= WHAT IS EXPECTED =
Among the entries below, find the lines holding "android" and copy them.

SOURCE INFORMATION below:

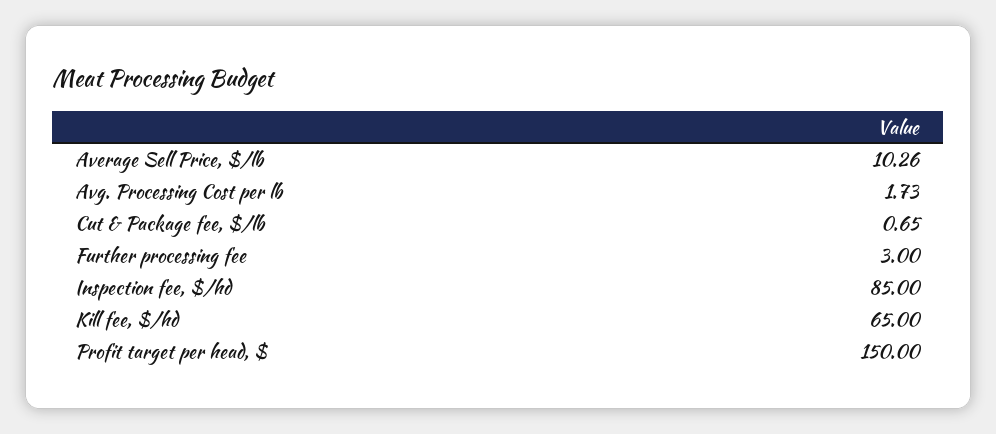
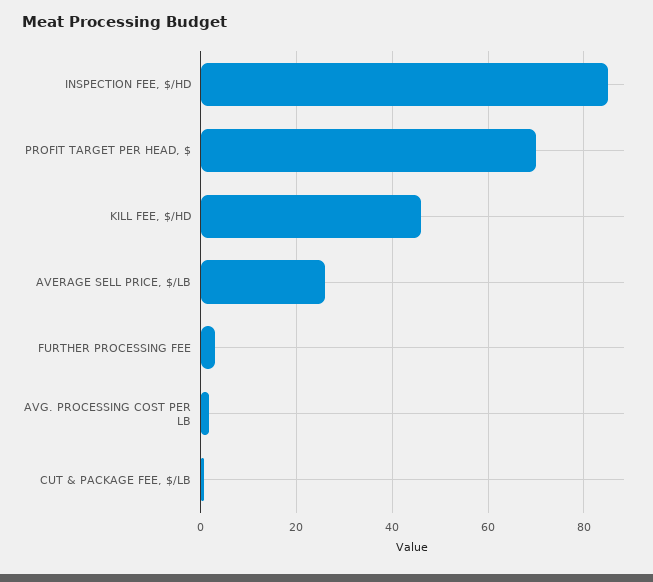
Average Sell Price, $/lb: 10.26 -> 26
Kill fee, $/hd: 65 -> 46
Profit target per head, $: 150 -> 70

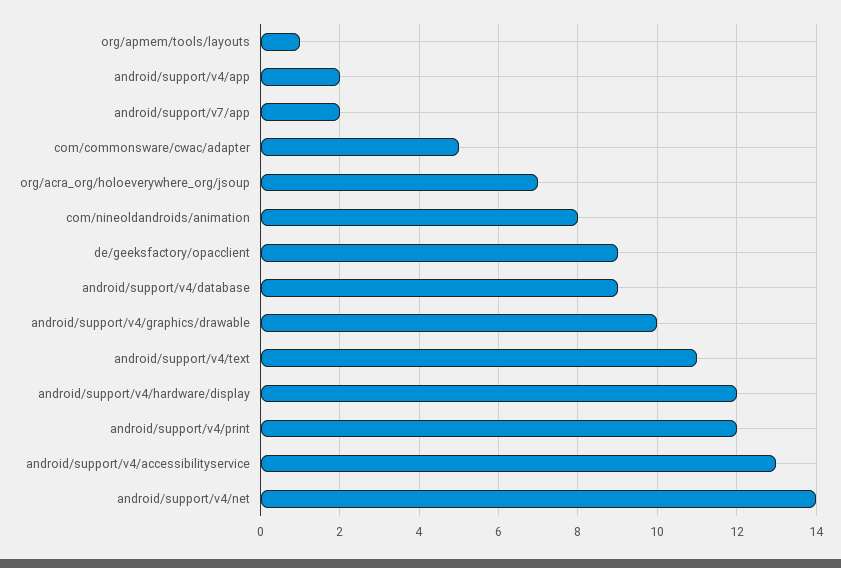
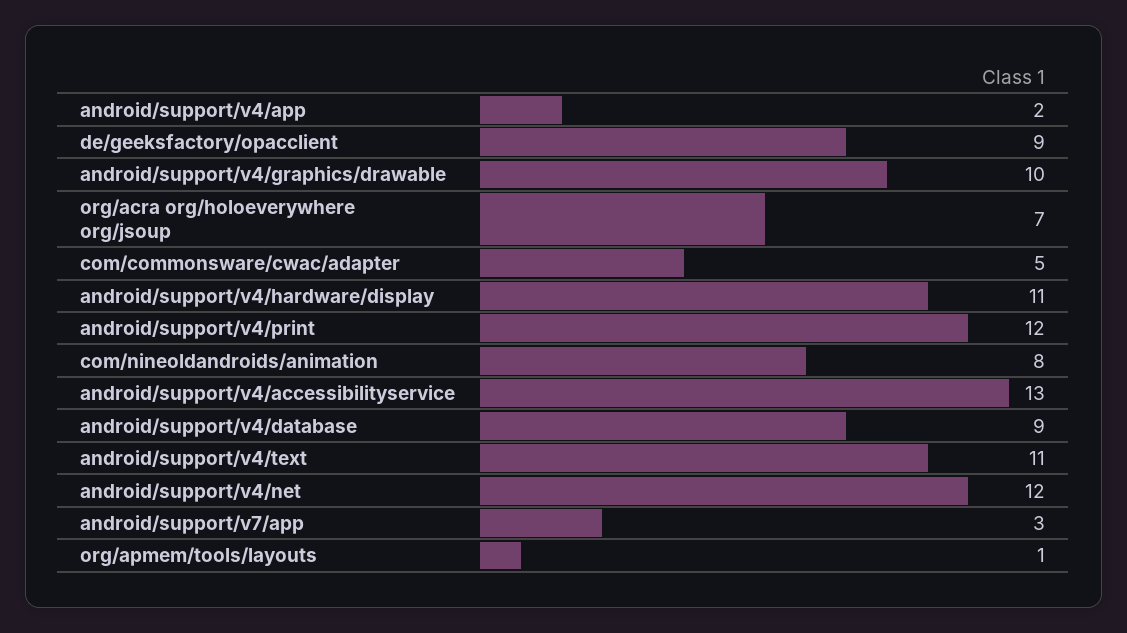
android/support/v7/app: 2 -> 3
android/support/v4/hardware/display: 12 -> 11
android/support/v4/net: 14 -> 12

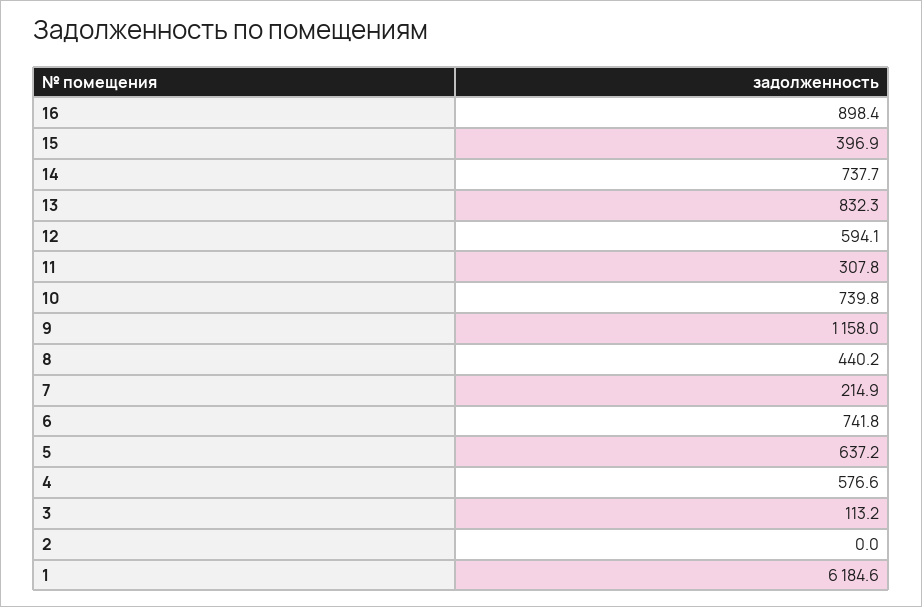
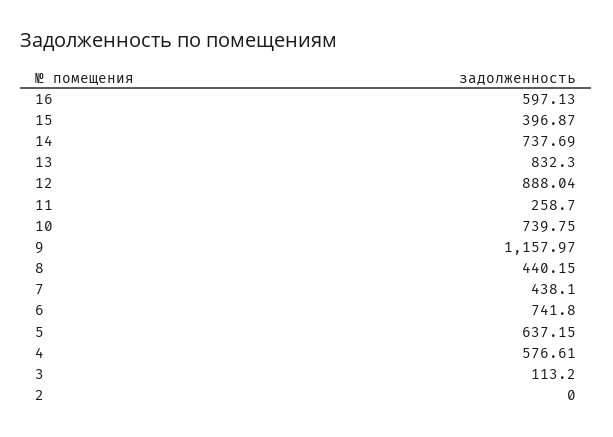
16: 898.4 -> 597.13
12: 594.1 -> 888.04
11: 307.8 -> 258.7
7: 214.9 -> 438.1
1: 6184.6 -> none

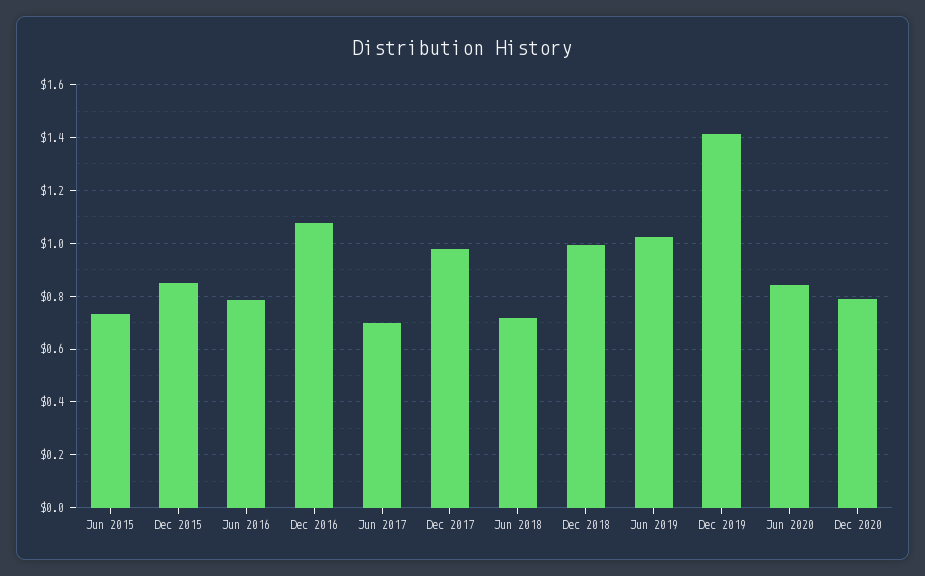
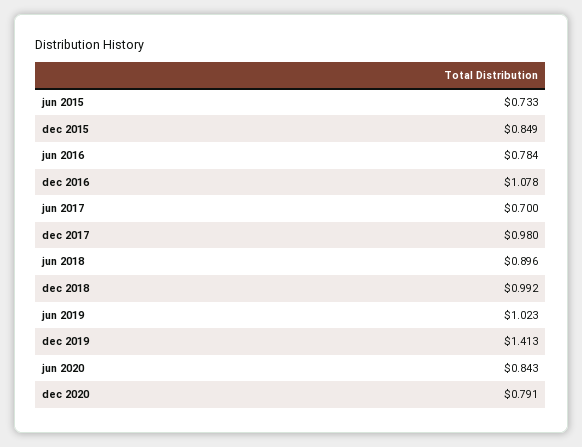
Jun 2018: 0.725 -> 0.896

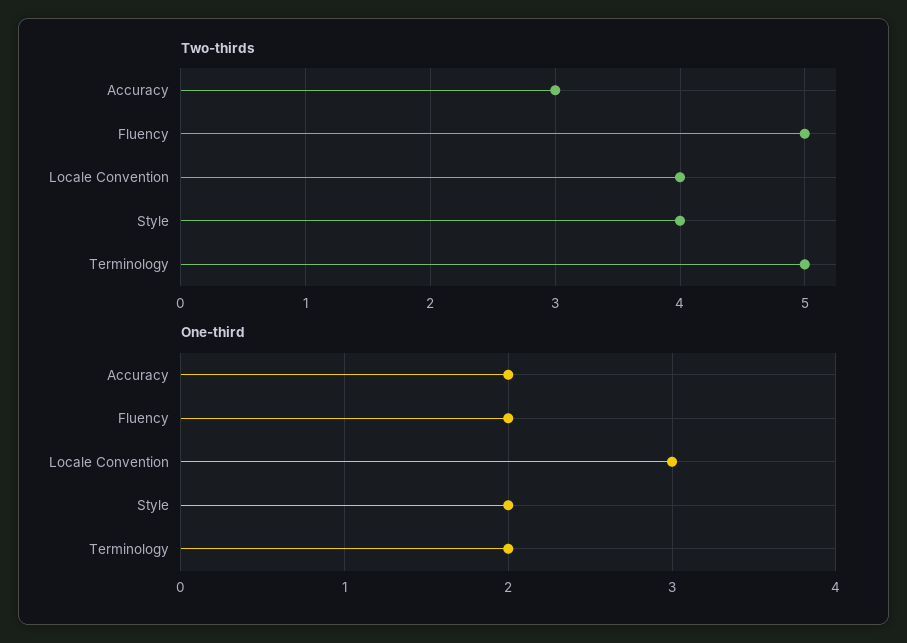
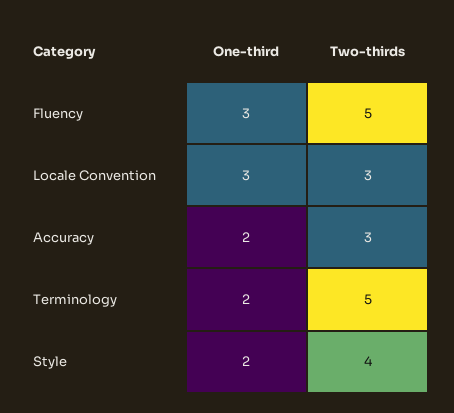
Two-thirds, Locale Convention: 4 -> 3
One-third, Fluency: 2 -> 3

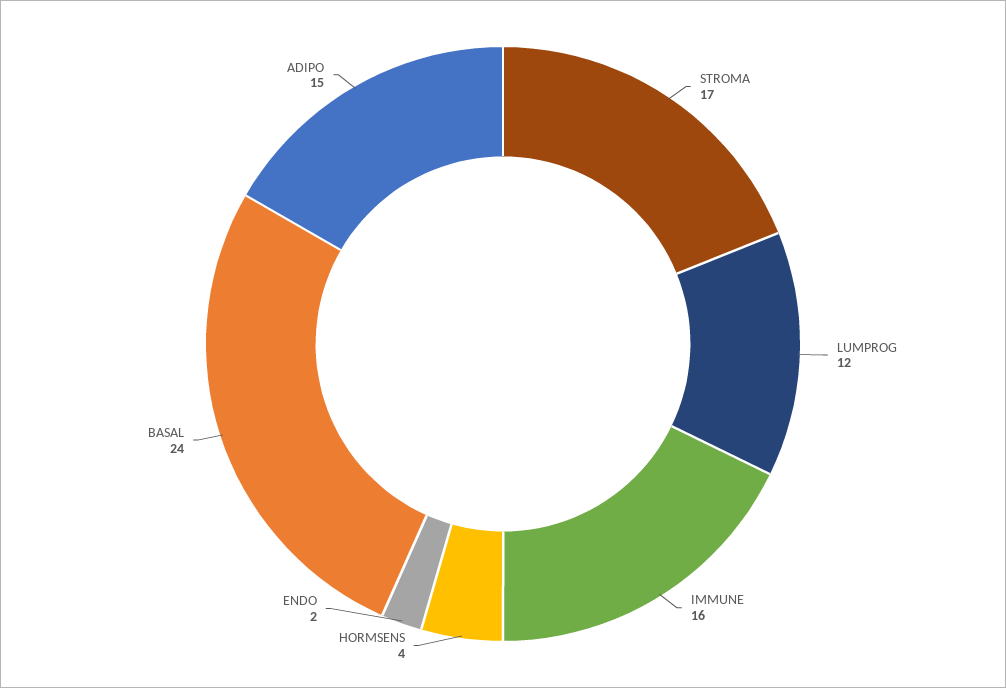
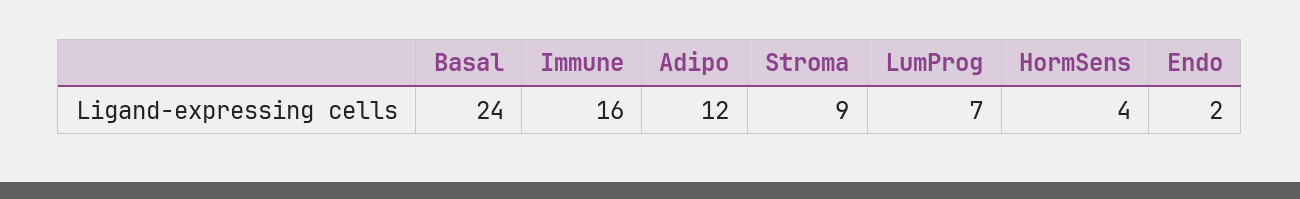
STROMA: 17 -> 9
LUMPROG: 12 -> 7
ADIPO: 15 -> 12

End of SOURCE INFORMATION.

= TASK RESPONSE =
android/support/v7/app: 2 -> 3
android/support/v4/hardware/display: 12 -> 11
android/support/v4/net: 14 -> 12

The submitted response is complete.